Data for processing =>
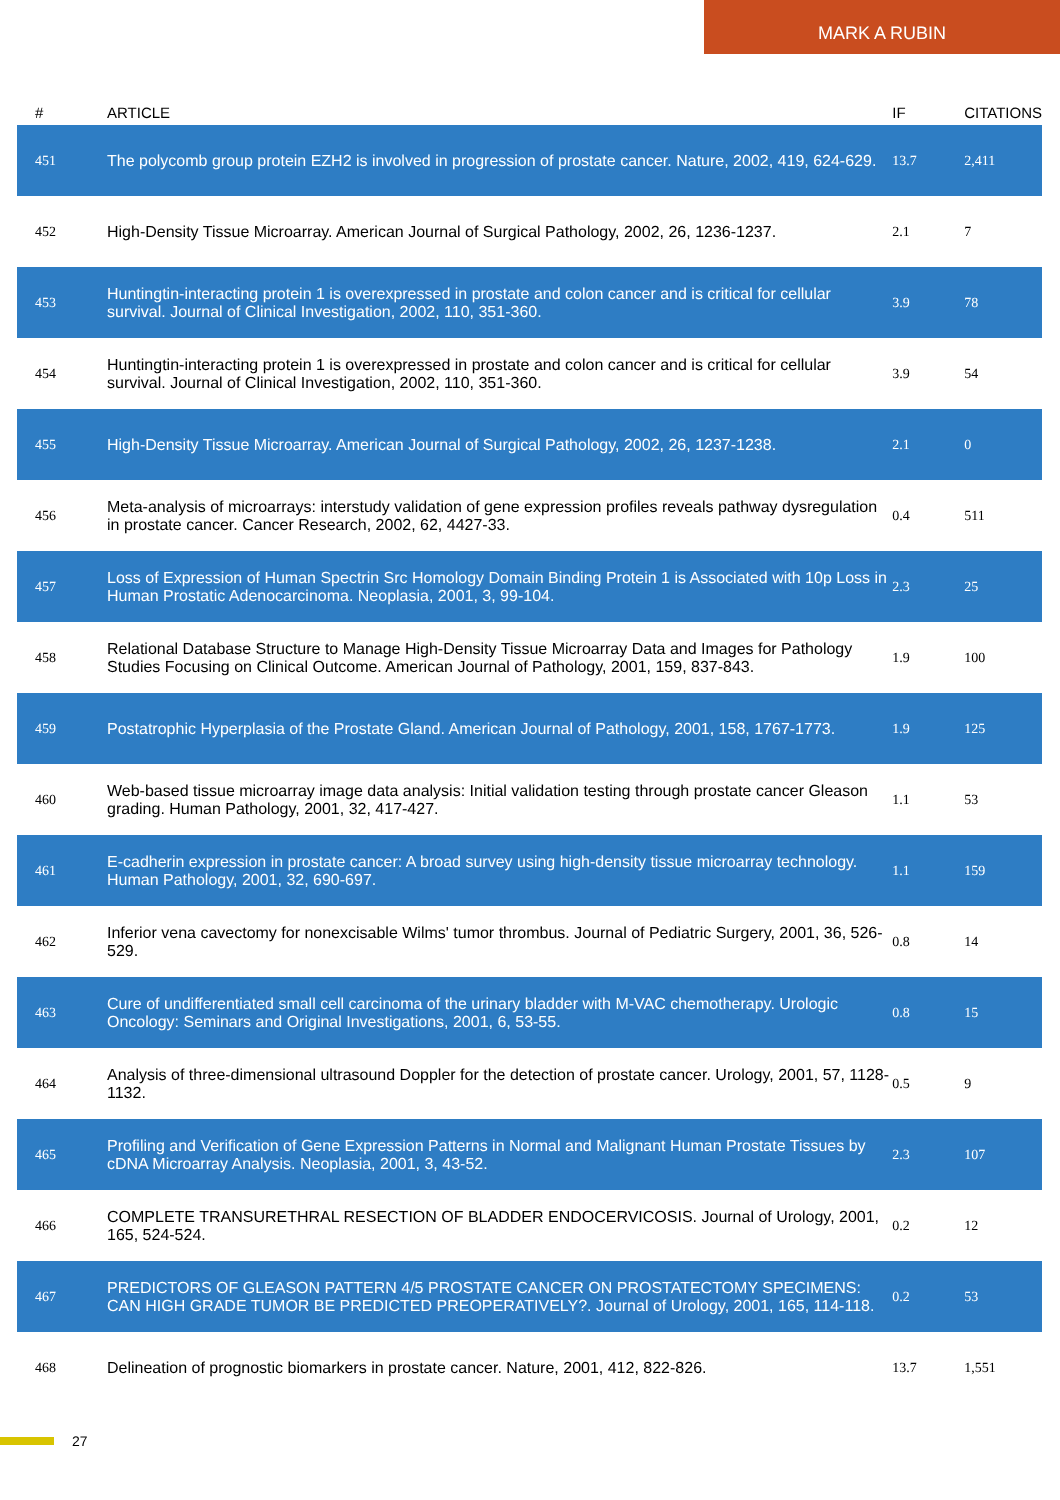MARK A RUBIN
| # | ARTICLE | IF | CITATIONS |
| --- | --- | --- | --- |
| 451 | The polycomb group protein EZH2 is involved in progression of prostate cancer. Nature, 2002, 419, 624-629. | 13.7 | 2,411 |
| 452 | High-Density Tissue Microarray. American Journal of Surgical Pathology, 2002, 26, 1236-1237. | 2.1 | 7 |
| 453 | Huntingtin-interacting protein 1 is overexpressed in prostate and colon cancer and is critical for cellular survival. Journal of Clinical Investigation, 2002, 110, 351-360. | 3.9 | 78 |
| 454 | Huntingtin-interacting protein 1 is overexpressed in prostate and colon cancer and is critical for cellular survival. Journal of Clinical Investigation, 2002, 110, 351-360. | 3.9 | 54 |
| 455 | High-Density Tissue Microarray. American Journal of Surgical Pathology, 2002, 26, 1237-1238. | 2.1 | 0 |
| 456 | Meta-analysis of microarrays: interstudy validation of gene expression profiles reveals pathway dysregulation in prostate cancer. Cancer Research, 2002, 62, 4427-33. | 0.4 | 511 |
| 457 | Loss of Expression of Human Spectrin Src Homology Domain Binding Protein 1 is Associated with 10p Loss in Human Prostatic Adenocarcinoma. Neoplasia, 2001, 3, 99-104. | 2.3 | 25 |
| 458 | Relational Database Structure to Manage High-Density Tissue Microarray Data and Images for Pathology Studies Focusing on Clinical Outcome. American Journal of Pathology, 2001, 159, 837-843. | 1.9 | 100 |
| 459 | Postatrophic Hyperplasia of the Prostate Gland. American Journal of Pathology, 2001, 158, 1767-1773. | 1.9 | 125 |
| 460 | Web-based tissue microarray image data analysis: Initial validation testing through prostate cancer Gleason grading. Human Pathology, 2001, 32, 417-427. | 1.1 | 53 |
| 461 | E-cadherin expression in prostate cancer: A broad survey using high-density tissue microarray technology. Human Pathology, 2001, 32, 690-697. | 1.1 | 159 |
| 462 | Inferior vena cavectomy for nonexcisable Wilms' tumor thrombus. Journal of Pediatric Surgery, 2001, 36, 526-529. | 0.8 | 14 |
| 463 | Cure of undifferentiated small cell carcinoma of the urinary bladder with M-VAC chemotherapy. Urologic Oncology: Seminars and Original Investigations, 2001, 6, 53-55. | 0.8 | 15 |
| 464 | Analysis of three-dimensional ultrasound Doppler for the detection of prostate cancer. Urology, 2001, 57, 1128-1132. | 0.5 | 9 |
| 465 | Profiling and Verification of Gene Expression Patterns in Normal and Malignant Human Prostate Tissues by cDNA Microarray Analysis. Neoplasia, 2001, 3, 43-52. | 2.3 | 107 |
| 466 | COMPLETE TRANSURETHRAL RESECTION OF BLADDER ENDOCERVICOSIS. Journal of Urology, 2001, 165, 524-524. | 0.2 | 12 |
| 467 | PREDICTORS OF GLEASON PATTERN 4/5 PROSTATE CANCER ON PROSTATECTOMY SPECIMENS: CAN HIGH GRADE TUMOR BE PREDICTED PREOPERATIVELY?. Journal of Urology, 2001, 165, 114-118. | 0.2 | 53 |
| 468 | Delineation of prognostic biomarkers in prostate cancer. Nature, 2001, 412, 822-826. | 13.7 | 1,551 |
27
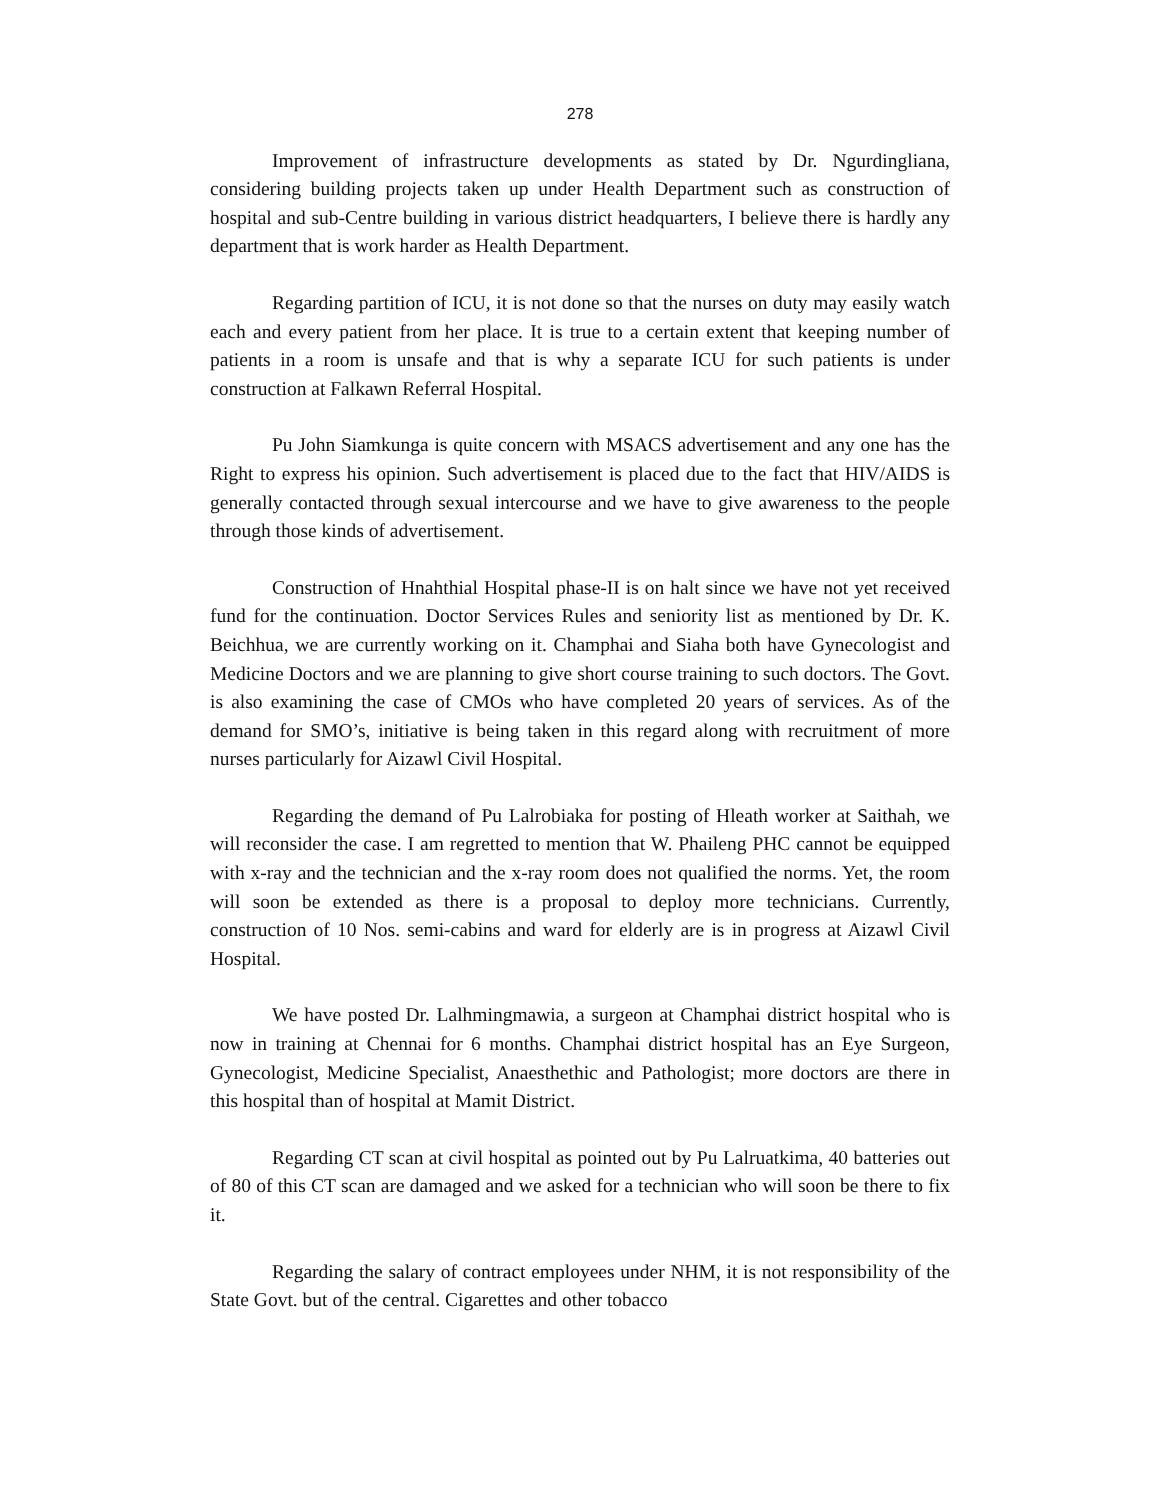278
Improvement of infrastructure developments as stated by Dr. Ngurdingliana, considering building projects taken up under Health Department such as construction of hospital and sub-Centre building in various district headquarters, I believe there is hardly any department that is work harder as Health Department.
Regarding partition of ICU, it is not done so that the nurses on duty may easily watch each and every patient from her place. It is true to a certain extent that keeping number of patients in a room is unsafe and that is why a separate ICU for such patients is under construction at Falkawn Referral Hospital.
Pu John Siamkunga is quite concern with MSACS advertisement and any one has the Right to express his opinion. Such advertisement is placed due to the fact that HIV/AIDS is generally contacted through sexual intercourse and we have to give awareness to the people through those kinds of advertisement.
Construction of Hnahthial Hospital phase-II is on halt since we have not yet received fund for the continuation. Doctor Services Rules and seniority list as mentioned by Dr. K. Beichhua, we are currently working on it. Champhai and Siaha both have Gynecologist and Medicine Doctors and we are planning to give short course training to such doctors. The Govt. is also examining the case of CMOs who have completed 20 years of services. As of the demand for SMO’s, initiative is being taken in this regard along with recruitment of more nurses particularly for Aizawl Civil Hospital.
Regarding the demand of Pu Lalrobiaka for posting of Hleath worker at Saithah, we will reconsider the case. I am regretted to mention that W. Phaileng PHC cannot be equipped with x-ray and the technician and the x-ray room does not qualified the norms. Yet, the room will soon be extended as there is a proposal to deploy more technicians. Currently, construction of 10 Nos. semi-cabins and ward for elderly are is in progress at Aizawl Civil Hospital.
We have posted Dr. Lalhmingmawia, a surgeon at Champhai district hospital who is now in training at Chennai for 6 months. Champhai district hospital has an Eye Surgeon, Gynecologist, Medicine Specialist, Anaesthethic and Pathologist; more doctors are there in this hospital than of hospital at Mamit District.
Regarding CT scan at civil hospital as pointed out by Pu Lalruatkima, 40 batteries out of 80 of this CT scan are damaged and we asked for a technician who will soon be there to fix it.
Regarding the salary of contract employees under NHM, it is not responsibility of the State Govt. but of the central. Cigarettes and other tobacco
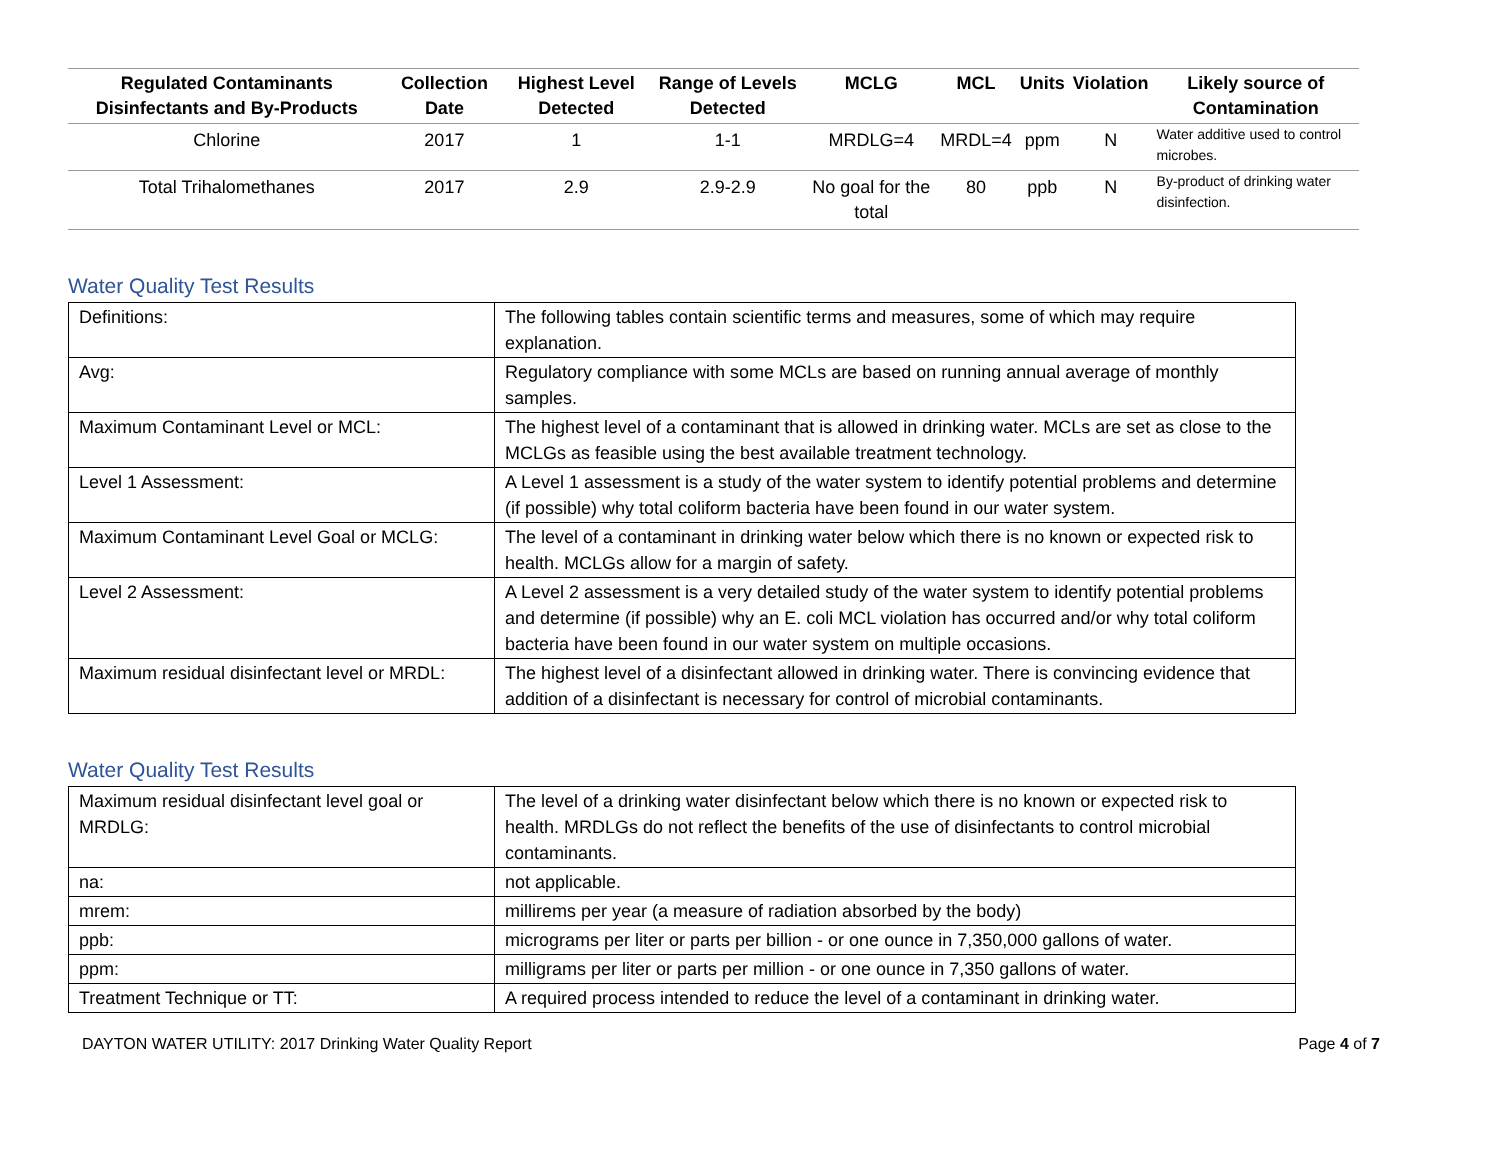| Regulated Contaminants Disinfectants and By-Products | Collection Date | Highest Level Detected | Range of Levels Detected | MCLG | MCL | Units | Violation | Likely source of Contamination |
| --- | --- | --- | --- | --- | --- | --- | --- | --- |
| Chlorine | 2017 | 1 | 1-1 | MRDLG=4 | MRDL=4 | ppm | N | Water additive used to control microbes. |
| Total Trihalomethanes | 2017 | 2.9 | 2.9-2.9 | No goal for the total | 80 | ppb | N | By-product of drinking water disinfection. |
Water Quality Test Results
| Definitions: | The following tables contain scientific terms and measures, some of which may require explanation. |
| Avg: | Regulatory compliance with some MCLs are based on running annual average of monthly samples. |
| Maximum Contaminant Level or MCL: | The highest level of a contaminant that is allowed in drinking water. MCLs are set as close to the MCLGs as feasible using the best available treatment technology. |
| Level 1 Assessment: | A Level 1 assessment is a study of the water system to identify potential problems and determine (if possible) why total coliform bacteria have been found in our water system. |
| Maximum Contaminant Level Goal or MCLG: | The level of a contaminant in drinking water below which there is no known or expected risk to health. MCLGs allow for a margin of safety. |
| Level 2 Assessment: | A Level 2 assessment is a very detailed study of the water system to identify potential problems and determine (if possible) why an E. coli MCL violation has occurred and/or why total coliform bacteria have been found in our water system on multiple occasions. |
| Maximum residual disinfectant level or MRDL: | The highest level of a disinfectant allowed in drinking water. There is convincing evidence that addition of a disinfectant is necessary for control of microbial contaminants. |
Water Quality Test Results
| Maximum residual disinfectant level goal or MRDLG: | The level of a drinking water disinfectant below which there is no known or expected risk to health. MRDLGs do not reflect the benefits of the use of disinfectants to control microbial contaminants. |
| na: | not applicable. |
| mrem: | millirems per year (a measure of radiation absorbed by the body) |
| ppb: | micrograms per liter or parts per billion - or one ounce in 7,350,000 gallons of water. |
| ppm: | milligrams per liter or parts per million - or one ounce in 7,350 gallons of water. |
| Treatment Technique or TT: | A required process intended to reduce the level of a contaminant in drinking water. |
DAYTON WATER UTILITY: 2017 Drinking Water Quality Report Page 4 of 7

Exercise brief =>
Could you repeat exactly the lines in the listing above from the one with "13.7 | 2,411 |" down to the one with "417-427. | 1.1 | 53 |"? Include both of those lines.

Response =>
| 451 | The polycomb group protein EZH2 is involved in progression of prostate cancer. Nature, 2002, 419, 624-629. | 13.7 | 2,411 |
| 452 | High-Density Tissue Microarray. American Journal of Surgical Pathology, 2002, 26, 1236-1237. | 2.1 | 7 |
| 453 | Huntingtin-interacting protein 1 is overexpressed in prostate and colon cancer and is critical for cellular survival. Journal of Clinical Investigation, 2002, 110, 351-360. | 3.9 | 78 |
| 454 | Huntingtin-interacting protein 1 is overexpressed in prostate and colon cancer and is critical for cellular survival. Journal of Clinical Investigation, 2002, 110, 351-360. | 3.9 | 54 |
| 455 | High-Density Tissue Microarray. American Journal of Surgical Pathology, 2002, 26, 1237-1238. | 2.1 | 0 |
| 456 | Meta-analysis of microarrays: interstudy validation of gene expression profiles reveals pathway dysregulation in prostate cancer. Cancer Research, 2002, 62, 4427-33. | 0.4 | 511 |
| 457 | Loss of Expression of Human Spectrin Src Homology Domain Binding Protein 1 is Associated with 10p Loss in Human Prostatic Adenocarcinoma. Neoplasia, 2001, 3, 99-104. | 2.3 | 25 |
| 458 | Relational Database Structure to Manage High-Density Tissue Microarray Data and Images for Pathology Studies Focusing on Clinical Outcome. American Journal of Pathology, 2001, 159, 837-843. | 1.9 | 100 |
| 459 | Postatrophic Hyperplasia of the Prostate Gland. American Journal of Pathology, 2001, 158, 1767-1773. | 1.9 | 125 |
| 460 | Web-based tissue microarray image data analysis: Initial validation testing through prostate cancer Gleason grading. Human Pathology, 2001, 32, 417-427. | 1.1 | 53 |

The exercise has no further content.